The history of those times lends considerable weight to those words. From the US 1910 census, tuberculosis, A.K.A, "consumption," which literally eats the body from the inside out, had been endemic for decades and was responsible for approximately 15 deaths per 1,000 inhabitants per year, or, if you wish, approximately 30 times the annual death rate from SARS-CoV-2. Thus, the more modern concept of slimness being healthy was not plausibly in vogue.

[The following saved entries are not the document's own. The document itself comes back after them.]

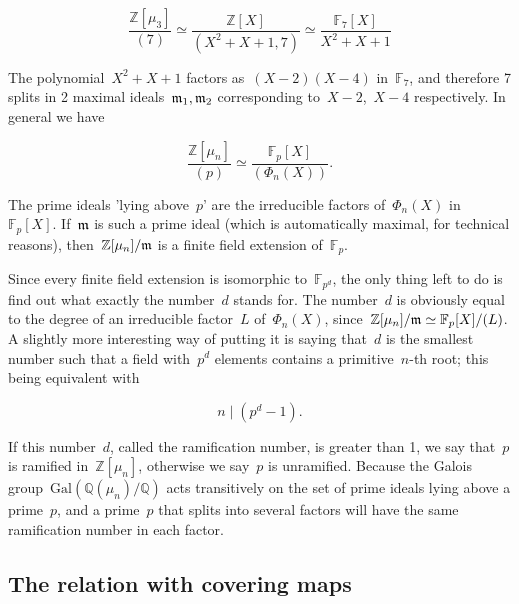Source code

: \begin{equation}
  \frac{\mathbb{Z}[\mu_3]}{(7)} \simeq \frac{\mathbb{Z}[X]}{(X^2 + X + 1, 7)} \simeq \frac{\mathbb{F}_7[X]}{X^2 + X + 1}
\end{equation}

The polynomial~${X^2 + X + 1}$ factors as~${(X-2)(X-4)}$ in~${\mathbb{F}_7}$, and therefore 7 splits in 2 maximal ideals~${\frak{m}_1, \frak{m}_2}$ corresponding to~${X-2}$,~${X-4}$ respectively. In general we have

\begin{equation}
  \frac{\mathbb{Z}[\mu_n]}{(p)} \simeq \frac{\mathbb{F}_p[X]}{(\Phi_n(X))}.
\end{equation}

The prime ideals 'lying above~${p}$' are the irreducible factors of~${\Phi_n(X)}$ in~${\mathbb{F}_p[X]}$. If~${\frak{m}}$ is such a prime ideal (which is automatically maximal, for technical reasons), then~${\mathbb{Z}[\mu_n]/\frak{m}}$ is a finite field extension of~${\mathbb{F}_p}$.

Since every finite field extension is isomorphic to~${\mathbb{F}_{p^d}}$, the only thing left to do is find out what exactly the number~${d}$ stands for. The number~${d}$ is obviously equal to the degree of an irreducible factor~${L}$ of~${\Phi_n(X)}$, since~${\mathbb{Z}[\mu_n]/\frak{m}\simeq \mathbb{F}_p[X]/(L)}$. A slightly more interesting way of putting it is saying that~${d}$ is the smallest number such that a field with~${p^d}$ elements contains a primitive~${n}$-th root; this being equivalent with

\begin{equation}
  n \mid (p^d - 1) .
\end{equation}

If this number~${d}$, called the ramification number, is greater than 1, we say that~${p}$ is ramified in~${\mathbb{Z}[\mu_n]}$, otherwise we say~${p}$ is unramified. Because the Galois group~${\mathrm{Gal}(\mathbb{Q}(\mu_n) / \mathbb{Q})}$ acts transitively on the set of prime ideals lying above a prime~${p}$, and a prime~${p}$ that splits into several factors will have the same ramification number in each factor.

\subsection{The relation with covering maps}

Next, the term "fat cats" came to describe wealthy political donors in approximately 1920 or earlier and Pareto's work was first translated into English in 1916. Wesolowski et al. summarize the prevailing attitudes of those times in a footnote, "Ironically, the fat-tailed distribution of wealth inspired Karl Marx’s [49], as well as Benito Mussolini’s economic policies as diametrically opposite and extreme reactions to the same statistics [50]." and attribute the meaning of fat tails as follows, "The statistical form for a power law is the Pareto distribution (PD), which like the Cauchy distribution, has tails so heavy they confer unusual statistical properties and have been given the name fat-tailed distributions. Power laws are scale independent and intrinsically fractal."
In that paper, [49] refers to Of Fat Cats and Fat Tails: From the Financial Crisis to the ‘New’ Probabilistic Marxism and [50] refers to Pareto and Fascism Reconsidered by Zanden. That Vilfredo Pareto had Benito Mussolini as his most well known student should be lost on no one.